Work instructions:
Every entry below should be reproduced exactly; no picture is to be included.

Data for processing:

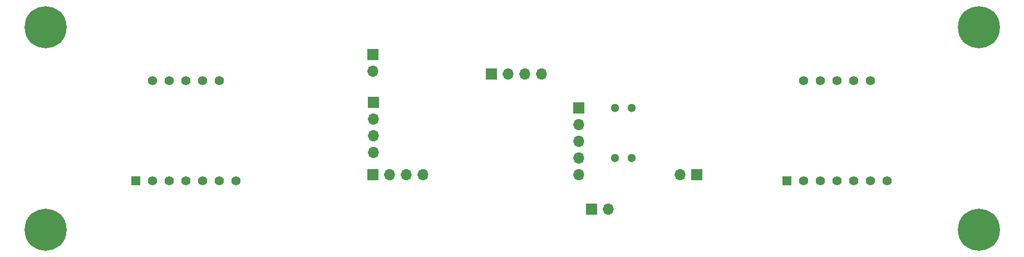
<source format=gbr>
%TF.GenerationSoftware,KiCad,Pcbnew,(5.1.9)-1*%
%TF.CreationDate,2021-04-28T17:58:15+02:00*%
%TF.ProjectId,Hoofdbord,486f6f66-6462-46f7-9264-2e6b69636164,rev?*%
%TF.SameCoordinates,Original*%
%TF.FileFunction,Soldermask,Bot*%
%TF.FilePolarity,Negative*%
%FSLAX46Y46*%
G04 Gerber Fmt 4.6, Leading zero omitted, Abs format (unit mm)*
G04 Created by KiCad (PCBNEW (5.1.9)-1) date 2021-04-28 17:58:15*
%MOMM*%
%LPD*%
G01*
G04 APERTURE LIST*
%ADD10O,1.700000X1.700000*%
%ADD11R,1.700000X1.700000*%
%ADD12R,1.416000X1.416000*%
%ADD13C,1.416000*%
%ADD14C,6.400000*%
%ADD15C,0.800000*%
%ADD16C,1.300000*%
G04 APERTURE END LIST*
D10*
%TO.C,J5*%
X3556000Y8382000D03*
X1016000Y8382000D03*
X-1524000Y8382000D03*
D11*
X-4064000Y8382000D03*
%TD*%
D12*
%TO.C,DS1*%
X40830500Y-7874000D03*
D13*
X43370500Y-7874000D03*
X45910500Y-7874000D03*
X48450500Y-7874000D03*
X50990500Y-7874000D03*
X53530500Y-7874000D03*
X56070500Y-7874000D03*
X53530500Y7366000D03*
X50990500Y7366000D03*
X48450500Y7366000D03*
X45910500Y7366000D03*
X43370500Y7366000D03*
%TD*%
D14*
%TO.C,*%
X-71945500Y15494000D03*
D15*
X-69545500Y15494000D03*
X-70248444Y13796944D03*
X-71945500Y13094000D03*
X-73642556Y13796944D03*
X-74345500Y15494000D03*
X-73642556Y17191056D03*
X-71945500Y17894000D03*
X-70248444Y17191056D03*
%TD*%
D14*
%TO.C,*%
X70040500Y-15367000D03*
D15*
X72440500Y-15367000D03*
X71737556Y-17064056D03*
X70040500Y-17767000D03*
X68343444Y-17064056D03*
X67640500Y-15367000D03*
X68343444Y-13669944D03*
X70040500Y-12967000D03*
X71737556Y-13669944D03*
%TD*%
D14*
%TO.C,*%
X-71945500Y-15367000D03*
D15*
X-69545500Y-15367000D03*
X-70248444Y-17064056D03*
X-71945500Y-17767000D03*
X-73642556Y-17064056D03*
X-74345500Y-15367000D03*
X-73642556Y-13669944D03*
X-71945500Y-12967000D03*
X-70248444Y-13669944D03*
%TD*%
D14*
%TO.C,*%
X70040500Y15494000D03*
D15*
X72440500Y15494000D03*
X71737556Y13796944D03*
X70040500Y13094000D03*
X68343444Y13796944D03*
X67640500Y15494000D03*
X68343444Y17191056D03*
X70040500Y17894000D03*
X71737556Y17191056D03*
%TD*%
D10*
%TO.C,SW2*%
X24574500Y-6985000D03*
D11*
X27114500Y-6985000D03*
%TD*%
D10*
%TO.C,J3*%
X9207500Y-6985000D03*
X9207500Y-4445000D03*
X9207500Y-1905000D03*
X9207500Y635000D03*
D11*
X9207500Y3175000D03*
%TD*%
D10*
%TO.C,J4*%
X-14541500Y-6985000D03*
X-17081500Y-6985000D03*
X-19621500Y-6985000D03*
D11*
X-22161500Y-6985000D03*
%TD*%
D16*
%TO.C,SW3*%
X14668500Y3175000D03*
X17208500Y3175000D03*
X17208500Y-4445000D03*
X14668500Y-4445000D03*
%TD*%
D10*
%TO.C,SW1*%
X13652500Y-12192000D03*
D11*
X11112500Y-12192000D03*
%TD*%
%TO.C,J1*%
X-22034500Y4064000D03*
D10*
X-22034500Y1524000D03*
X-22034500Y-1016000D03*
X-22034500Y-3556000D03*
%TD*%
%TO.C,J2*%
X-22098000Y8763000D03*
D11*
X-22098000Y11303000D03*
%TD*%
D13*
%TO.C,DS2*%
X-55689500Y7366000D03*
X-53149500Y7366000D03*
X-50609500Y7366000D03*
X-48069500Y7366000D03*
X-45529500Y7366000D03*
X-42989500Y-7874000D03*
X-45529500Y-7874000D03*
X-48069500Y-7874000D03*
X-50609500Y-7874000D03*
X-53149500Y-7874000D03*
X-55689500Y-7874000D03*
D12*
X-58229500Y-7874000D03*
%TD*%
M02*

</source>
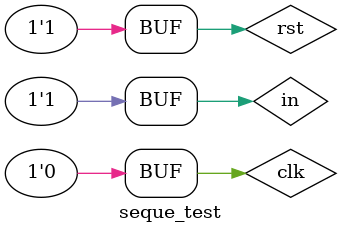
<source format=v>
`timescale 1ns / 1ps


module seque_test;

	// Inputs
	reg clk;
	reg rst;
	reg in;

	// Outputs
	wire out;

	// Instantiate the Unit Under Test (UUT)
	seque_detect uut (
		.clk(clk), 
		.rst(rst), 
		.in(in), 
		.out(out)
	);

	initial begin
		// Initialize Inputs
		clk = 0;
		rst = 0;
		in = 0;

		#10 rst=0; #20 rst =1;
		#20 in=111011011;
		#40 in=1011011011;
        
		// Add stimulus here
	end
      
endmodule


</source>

Task result:
<source format=gbr>
%TF.GenerationSoftware,KiCad,Pcbnew,(5.1.9)-1*%
%TF.CreationDate,2021-04-28T17:58:15+02:00*%
%TF.ProjectId,Hoofdbord,486f6f66-6462-46f7-9264-2e6b69636164,rev?*%
%TF.SameCoordinates,Original*%
%TF.FileFunction,Soldermask,Bot*%
%TF.FilePolarity,Negative*%
%FSLAX46Y46*%
G04 Gerber Fmt 4.6, Leading zero omitted, Abs format (unit mm)*
G04 Created by KiCad (PCBNEW (5.1.9)-1) date 2021-04-28 17:58:15*
%MOMM*%
%LPD*%
G01*
G04 APERTURE LIST*
%ADD10O,1.700000X1.700000*%
%ADD11R,1.700000X1.700000*%
%ADD12R,1.416000X1.416000*%
%ADD13C,1.416000*%
%ADD14C,6.400000*%
%ADD15C,0.800000*%
%ADD16C,1.300000*%
G04 APERTURE END LIST*
D10*
%TO.C,J5*%
X3556000Y8382000D03*
X1016000Y8382000D03*
X-1524000Y8382000D03*
D11*
X-4064000Y8382000D03*
%TD*%
D12*
%TO.C,DS1*%
X40830500Y-7874000D03*
D13*
X43370500Y-7874000D03*
X45910500Y-7874000D03*
X48450500Y-7874000D03*
X50990500Y-7874000D03*
X53530500Y-7874000D03*
X56070500Y-7874000D03*
X53530500Y7366000D03*
X50990500Y7366000D03*
X48450500Y7366000D03*
X45910500Y7366000D03*
X43370500Y7366000D03*
%TD*%
D14*
%TO.C,*%
X-71945500Y15494000D03*
D15*
X-69545500Y15494000D03*
X-70248444Y13796944D03*
X-71945500Y13094000D03*
X-73642556Y13796944D03*
X-74345500Y15494000D03*
X-73642556Y17191056D03*
X-71945500Y17894000D03*
X-70248444Y17191056D03*
%TD*%
D14*
%TO.C,*%
X70040500Y-15367000D03*
D15*
X72440500Y-15367000D03*
X71737556Y-17064056D03*
X70040500Y-17767000D03*
X68343444Y-17064056D03*
X67640500Y-15367000D03*
X68343444Y-13669944D03*
X70040500Y-12967000D03*
X71737556Y-13669944D03*
%TD*%
D14*
%TO.C,*%
X-71945500Y-15367000D03*
D15*
X-69545500Y-15367000D03*
X-70248444Y-17064056D03*
X-71945500Y-17767000D03*
X-73642556Y-17064056D03*
X-74345500Y-15367000D03*
X-73642556Y-13669944D03*
X-71945500Y-12967000D03*
X-70248444Y-13669944D03*
%TD*%
D14*
%TO.C,*%
X70040500Y15494000D03*
D15*
X72440500Y15494000D03*
X71737556Y13796944D03*
X70040500Y13094000D03*
X68343444Y13796944D03*
X67640500Y15494000D03*
X68343444Y17191056D03*
X70040500Y17894000D03*
X71737556Y17191056D03*
%TD*%
D10*
%TO.C,SW2*%
X24574500Y-6985000D03*
D11*
X27114500Y-6985000D03*
%TD*%
D10*
%TO.C,J3*%
X9207500Y-6985000D03*
X9207500Y-4445000D03*
X9207500Y-1905000D03*
X9207500Y635000D03*
D11*
X9207500Y3175000D03*
%TD*%
D10*
%TO.C,J4*%
X-14541500Y-6985000D03*
X-17081500Y-6985000D03*
X-19621500Y-6985000D03*
D11*
X-22161500Y-6985000D03*
%TD*%
D16*
%TO.C,SW3*%
X14668500Y3175000D03*
X17208500Y3175000D03*
X17208500Y-4445000D03*
X14668500Y-4445000D03*
%TD*%
D10*
%TO.C,SW1*%
X13652500Y-12192000D03*
D11*
X11112500Y-12192000D03*
%TD*%
%TO.C,J1*%
X-22034500Y4064000D03*
D10*
X-22034500Y1524000D03*
X-22034500Y-1016000D03*
X-22034500Y-3556000D03*
%TD*%
%TO.C,J2*%
X-22098000Y8763000D03*
D11*
X-22098000Y11303000D03*
%TD*%
D13*
%TO.C,DS2*%
X-55689500Y7366000D03*
X-53149500Y7366000D03*
X-50609500Y7366000D03*
X-48069500Y7366000D03*
X-45529500Y7366000D03*
X-42989500Y-7874000D03*
X-45529500Y-7874000D03*
X-48069500Y-7874000D03*
X-50609500Y-7874000D03*
X-53149500Y-7874000D03*
X-55689500Y-7874000D03*
D12*
X-58229500Y-7874000D03*
%TD*%
M02*

</source>
<source format=v>
`timescale 1ns / 1ps


module seque_test;

	// Inputs
	reg clk;
	reg rst;
	reg in;

	// Outputs
	wire out;

	// Instantiate the Unit Under Test (UUT)
	seque_detect uut (
		.clk(clk), 
		.rst(rst), 
		.in(in), 
		.out(out)
	);

	initial begin
		// Initialize Inputs
		clk = 0;
		rst = 0;
		in = 0;

		#10 rst=0; #20 rst =1;
		#20 in=111011011;
		#40 in=1011011011;
        
		// Add stimulus here
	end
      
endmodule


</source>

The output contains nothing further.